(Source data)
____

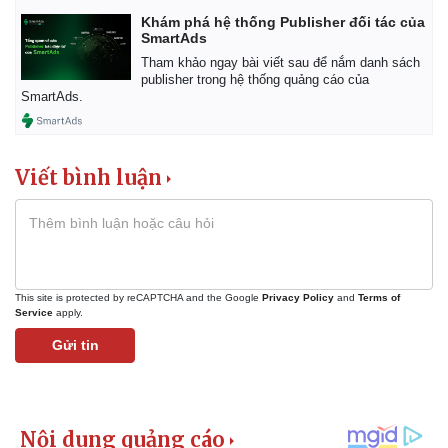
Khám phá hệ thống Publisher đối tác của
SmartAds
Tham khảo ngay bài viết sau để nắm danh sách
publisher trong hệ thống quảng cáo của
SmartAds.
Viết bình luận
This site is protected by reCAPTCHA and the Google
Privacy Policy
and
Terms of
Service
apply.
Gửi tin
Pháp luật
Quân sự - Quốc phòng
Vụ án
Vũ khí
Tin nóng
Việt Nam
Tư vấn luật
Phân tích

____

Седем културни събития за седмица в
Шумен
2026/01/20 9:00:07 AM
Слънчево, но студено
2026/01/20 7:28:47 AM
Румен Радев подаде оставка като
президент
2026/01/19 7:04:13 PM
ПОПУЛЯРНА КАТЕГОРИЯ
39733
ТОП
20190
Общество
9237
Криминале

____

> _YOUR ASSIGNMENT_
Identify every line in the material that contains the string "thống", and copy each of those lines in full.

> _FINISHED EXERCISE_
Khám phá hệ thống Publisher đối tác của
publisher trong hệ thống quảng cáo của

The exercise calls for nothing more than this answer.